- Brief aan de Tweede Kamer over integriteittesten bij de Politie
Brief aan de Tweede Kamer over integriteittesten bij de Politie
19 juni 2006
---
In uw brief met kenmerk 06-BZK-B-037 verzoekt u mij mijn opvattingen
met u te delen over integriteittesten bij de politie. Hierbij stuur ik
u, mede namens de Minister van Justitie, mijn reactie.
Ik beschouw integriteit als één van de grondslagen van het
politiewerk. De politieambtenaar moet voor de volle 100% integer zijn.

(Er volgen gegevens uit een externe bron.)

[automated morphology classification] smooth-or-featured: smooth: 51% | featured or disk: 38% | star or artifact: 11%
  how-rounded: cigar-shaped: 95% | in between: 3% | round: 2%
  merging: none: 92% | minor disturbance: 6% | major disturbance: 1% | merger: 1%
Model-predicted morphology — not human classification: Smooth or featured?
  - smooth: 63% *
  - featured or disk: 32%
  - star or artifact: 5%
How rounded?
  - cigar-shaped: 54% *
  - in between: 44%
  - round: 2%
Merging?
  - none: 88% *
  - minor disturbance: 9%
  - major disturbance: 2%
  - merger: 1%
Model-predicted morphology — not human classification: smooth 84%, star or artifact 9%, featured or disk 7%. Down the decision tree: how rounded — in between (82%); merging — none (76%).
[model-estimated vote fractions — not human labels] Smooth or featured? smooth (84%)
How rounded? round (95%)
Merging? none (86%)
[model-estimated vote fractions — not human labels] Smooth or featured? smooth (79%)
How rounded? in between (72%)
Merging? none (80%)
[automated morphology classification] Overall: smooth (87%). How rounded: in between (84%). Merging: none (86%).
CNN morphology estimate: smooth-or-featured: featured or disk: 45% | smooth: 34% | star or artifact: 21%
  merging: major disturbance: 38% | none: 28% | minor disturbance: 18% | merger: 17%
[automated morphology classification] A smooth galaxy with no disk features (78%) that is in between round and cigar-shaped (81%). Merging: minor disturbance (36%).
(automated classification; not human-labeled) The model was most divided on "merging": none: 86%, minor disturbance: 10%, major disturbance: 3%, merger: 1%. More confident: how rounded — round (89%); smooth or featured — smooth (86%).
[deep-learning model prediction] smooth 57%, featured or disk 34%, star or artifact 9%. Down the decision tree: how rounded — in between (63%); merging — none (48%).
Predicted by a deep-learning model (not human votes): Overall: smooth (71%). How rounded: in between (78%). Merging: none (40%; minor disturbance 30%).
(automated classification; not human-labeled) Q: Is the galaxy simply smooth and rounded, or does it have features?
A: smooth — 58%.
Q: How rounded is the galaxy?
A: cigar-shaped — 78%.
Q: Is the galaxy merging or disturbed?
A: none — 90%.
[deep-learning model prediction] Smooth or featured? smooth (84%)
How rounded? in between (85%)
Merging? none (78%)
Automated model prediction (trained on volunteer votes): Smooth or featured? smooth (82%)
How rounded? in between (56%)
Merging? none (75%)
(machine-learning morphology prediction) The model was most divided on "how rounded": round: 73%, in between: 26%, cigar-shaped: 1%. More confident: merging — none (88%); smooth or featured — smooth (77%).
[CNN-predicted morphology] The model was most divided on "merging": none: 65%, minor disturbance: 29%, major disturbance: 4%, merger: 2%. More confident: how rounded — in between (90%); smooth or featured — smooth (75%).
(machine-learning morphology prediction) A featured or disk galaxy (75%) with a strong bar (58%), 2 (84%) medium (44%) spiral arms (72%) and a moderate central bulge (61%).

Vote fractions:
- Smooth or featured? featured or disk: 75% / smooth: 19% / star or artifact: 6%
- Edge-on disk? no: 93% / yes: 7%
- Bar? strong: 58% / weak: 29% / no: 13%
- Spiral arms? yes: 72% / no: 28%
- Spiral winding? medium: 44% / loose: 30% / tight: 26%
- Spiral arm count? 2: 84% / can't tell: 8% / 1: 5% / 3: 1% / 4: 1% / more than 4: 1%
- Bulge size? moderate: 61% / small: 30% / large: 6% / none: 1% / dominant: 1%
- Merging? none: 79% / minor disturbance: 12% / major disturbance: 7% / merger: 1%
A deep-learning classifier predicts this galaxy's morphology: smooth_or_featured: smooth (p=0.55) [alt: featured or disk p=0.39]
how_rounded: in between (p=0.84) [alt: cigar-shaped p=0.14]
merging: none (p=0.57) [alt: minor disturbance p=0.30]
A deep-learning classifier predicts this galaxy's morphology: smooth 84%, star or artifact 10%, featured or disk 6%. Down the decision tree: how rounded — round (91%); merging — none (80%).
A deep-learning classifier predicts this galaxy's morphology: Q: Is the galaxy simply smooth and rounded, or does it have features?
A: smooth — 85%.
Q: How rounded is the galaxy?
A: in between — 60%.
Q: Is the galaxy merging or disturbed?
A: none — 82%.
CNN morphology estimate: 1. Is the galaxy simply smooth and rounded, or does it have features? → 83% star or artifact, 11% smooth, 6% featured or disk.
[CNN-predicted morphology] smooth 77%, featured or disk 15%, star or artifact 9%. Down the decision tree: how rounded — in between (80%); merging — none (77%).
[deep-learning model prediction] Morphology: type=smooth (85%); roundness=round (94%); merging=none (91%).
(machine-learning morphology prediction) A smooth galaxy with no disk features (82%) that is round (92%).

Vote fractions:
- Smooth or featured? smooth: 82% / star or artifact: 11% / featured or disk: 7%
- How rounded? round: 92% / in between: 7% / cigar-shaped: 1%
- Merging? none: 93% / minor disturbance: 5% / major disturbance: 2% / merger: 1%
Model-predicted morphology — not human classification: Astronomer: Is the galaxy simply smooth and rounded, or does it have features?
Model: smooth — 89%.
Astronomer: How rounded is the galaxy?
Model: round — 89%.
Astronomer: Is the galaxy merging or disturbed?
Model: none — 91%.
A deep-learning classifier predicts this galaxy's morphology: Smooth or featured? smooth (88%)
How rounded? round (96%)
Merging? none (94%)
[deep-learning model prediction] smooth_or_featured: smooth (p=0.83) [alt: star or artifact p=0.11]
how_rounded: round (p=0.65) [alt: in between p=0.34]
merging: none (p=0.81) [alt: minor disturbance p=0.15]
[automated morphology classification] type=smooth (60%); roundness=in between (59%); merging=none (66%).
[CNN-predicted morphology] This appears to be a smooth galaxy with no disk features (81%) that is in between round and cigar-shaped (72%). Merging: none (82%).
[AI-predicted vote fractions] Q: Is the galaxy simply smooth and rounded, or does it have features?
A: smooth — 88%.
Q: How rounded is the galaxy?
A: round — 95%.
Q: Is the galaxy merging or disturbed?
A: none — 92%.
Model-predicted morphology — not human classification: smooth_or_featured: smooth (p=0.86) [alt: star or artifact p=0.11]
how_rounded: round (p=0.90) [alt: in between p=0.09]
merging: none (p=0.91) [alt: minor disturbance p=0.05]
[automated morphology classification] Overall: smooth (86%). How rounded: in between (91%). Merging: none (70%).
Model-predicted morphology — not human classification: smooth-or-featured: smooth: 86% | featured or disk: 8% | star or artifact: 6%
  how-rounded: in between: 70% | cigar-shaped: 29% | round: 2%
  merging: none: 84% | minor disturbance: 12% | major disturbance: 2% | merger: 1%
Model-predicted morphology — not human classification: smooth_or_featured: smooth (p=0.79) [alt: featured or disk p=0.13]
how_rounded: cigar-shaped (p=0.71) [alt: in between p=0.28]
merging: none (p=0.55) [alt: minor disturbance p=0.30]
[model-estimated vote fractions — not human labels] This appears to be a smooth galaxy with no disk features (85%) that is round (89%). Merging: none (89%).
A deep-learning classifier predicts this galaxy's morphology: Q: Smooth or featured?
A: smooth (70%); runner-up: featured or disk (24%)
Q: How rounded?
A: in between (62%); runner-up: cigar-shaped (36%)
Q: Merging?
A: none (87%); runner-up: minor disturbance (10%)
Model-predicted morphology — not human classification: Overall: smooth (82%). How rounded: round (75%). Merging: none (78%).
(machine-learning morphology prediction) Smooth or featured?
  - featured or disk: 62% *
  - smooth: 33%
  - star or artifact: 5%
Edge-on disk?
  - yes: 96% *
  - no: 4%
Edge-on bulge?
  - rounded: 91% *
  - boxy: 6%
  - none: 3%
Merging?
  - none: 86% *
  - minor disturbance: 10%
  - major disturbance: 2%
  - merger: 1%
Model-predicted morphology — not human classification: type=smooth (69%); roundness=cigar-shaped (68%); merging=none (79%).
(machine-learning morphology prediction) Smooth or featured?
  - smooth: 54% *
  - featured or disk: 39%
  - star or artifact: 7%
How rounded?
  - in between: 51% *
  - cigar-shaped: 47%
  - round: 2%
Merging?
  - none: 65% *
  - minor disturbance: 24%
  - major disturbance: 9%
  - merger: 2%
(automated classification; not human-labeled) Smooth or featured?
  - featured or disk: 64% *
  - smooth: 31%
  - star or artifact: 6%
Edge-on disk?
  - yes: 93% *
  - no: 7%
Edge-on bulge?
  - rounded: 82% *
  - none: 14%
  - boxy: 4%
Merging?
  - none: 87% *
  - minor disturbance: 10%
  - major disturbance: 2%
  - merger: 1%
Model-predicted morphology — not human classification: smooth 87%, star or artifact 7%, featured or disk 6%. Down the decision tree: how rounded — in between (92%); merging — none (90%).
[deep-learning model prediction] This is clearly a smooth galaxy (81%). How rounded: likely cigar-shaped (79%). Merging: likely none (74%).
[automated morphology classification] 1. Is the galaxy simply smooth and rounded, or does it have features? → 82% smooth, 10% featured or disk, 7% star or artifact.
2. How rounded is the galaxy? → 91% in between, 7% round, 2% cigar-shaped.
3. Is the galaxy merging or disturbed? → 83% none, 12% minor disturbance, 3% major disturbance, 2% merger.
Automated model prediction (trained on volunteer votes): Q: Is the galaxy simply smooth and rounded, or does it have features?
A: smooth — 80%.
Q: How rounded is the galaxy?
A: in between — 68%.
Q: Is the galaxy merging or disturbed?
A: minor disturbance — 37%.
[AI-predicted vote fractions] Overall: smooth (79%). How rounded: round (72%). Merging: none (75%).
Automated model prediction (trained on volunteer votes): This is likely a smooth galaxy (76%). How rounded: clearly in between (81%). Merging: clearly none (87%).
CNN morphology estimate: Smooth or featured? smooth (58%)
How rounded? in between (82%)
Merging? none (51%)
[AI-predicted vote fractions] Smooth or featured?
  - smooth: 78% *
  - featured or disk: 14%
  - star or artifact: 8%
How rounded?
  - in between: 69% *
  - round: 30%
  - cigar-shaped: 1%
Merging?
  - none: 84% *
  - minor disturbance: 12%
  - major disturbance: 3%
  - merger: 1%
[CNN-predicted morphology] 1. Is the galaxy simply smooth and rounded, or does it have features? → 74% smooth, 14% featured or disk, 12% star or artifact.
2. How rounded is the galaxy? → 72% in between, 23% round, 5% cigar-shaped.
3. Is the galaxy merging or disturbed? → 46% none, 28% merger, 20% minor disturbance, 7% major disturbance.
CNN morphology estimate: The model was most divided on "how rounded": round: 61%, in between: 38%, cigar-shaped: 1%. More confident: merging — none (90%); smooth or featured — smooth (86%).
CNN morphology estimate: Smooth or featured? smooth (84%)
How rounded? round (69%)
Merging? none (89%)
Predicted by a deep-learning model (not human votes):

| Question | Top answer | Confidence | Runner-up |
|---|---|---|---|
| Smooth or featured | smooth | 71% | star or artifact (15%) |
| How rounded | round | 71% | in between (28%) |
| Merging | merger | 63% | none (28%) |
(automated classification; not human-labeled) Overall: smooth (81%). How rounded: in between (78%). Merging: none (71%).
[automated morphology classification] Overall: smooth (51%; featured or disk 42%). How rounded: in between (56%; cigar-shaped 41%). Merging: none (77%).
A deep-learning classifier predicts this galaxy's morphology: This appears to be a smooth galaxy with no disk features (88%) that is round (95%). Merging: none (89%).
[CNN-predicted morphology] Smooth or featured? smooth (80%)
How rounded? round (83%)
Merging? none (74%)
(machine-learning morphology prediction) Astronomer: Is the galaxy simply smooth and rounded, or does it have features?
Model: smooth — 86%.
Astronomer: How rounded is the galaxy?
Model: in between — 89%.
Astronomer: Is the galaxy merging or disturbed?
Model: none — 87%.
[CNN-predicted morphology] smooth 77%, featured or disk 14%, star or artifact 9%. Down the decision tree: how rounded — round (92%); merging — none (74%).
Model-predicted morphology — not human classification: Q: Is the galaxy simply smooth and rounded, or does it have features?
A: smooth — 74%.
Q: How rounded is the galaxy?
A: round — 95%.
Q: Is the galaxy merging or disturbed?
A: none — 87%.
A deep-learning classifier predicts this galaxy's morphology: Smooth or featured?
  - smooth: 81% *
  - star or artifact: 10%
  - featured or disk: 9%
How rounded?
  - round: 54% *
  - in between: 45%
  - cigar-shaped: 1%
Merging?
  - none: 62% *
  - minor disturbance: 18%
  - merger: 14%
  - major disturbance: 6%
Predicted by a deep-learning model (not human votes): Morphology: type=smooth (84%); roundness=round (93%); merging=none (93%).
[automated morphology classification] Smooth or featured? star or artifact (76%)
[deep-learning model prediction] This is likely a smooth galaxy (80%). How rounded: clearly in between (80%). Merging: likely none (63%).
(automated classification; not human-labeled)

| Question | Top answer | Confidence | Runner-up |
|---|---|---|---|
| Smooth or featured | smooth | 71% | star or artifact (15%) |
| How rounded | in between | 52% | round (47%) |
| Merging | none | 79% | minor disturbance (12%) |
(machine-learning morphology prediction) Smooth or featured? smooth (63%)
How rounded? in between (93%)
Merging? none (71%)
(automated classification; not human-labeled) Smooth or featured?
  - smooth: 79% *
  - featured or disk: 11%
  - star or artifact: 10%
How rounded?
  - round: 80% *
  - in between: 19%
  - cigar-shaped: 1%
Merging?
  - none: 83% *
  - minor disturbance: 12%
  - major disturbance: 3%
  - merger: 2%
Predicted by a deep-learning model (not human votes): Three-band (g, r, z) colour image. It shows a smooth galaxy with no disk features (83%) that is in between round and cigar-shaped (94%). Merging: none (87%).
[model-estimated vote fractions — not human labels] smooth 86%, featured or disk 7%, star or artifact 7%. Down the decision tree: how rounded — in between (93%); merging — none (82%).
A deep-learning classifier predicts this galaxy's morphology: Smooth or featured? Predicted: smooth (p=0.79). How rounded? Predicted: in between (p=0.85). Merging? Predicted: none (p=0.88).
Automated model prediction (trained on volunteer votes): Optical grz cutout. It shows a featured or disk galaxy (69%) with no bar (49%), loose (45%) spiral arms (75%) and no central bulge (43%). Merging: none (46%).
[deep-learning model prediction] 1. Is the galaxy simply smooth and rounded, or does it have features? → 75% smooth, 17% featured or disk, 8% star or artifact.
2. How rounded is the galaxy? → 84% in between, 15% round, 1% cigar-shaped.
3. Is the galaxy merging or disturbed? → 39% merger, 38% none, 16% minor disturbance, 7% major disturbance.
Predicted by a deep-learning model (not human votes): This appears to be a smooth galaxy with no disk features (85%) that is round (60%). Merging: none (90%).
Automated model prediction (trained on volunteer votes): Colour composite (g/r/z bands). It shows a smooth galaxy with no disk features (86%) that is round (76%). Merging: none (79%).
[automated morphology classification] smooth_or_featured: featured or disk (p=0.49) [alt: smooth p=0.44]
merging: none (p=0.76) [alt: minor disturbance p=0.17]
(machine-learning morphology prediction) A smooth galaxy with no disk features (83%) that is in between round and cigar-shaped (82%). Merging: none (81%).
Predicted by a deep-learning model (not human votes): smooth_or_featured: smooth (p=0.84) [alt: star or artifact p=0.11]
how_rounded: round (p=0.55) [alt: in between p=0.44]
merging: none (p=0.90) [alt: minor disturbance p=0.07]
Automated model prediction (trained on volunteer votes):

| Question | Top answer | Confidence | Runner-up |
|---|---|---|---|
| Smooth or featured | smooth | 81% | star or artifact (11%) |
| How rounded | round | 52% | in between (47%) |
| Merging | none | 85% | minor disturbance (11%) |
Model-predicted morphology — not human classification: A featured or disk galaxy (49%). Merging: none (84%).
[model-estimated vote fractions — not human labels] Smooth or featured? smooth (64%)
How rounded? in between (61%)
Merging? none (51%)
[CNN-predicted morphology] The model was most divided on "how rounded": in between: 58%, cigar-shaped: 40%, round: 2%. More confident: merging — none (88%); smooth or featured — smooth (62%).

De burger moet daarvan op aan kunnen. De integriteit van de
politieorganisatie en het handelen van vertegenwoordigers ervan staan
op een hoog peil, maar vraagt om voortdurende aandacht en zorg. De
sector heeft de afgelopen jaren diverse maatregelen genomen op zowel
het terrein van preventie als op het terrein van sanctionering. Zo
heeft ieder korps een Bureau Interne Onderzoeken dat (mogelijke)
schendingen van integriteit onderzoekt. Ook is er een Beroepscode
Politie Nederland en een Handleiding Sanctionering
Integriteitschendingen concernbreed vastgesteld.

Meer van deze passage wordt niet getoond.